I found a few more examples in an excerpt from my next book purchase, Incognito: the Secret Lives of the Brain, by neuroscientist David Eagleman.

In 1862, the Scottish mathematician James Clerk Maxwell developed a set of fundamental equations that unified electricity and magnetism. On his deathbed, he coughed up a strange sort of confession, declaring that “something within him” discovered the famous equations, not he. He admitted he had no idea how ideas actually came to him — they simply came to him. William Blake related a similar experience, reporting of his long narrative poem Milton: “I have written this poem from immediate dictation twelve or sometimes twenty lines at a time without premeditation and even against my will.” Johann Wolfgang von Goethe claimed to have written his novella The Sorrows of Young Werther with practically no conscious input, as though he were holding a pen that moved on its own.

“Inspirez,” my yoga instructor says, as we stretch our arms to the sky. Breathe in. “Expirez,” we let the air back out, relaxing every muscle in our bodies. At the end, lying in my favorite pose (corpse), it hits me.
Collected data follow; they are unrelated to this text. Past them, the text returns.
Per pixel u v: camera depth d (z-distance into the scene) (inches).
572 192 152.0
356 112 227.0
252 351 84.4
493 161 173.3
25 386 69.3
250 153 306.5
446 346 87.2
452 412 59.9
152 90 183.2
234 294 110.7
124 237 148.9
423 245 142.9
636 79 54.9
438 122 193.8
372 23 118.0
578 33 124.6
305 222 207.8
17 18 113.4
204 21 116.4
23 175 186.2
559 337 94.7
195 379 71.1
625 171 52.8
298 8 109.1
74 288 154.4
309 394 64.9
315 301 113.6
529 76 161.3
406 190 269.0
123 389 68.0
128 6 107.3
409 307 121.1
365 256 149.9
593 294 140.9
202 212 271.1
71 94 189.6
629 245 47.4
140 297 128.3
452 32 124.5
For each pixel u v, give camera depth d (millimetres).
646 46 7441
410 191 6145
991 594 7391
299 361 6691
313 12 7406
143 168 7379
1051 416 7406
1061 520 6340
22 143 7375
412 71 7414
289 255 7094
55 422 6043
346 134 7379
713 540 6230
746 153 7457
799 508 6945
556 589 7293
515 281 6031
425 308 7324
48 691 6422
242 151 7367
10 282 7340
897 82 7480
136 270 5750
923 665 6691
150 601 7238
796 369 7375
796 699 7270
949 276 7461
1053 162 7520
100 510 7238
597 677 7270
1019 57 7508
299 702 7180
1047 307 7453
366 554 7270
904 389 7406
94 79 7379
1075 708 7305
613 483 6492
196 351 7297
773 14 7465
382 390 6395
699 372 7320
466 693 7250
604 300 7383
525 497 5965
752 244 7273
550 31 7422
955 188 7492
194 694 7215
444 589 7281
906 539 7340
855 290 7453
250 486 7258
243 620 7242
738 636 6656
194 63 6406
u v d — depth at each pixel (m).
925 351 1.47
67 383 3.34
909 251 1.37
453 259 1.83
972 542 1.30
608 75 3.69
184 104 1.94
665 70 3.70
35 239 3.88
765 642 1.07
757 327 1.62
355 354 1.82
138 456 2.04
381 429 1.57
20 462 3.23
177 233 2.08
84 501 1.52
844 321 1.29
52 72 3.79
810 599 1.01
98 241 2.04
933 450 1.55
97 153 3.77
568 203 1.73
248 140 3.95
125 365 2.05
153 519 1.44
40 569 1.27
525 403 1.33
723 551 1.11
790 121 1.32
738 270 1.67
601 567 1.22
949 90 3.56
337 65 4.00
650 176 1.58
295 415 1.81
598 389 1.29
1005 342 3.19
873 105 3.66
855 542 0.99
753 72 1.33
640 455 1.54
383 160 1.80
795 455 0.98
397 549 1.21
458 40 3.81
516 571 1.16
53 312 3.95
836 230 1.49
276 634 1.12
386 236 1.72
“Inspiration” is a breathing in. It comes from without. It’s the air, it’s a spirit, it’s a “genius,” it’s a snippet of grace. I can channel it through my particular set of talents, and make of it something consciously beautiful. But then I have to let it out, as well. And with my final expiration, of course, I die. It’s absurd to think that the idea and the product I create with it “belong” to me.
In the meantime, I need to persevere in my stumbling efforts so that if and when the snippet of grace alights upon me, I’m ready to capture and channel it. As Gilbert says so well:

If the divine cockeyed genius assigned to your case decides to let some sort of wonderment be glimpsed for just one moment through your efforts, then olé! And if not, then do your dance anyhow and olé to you nonetheless.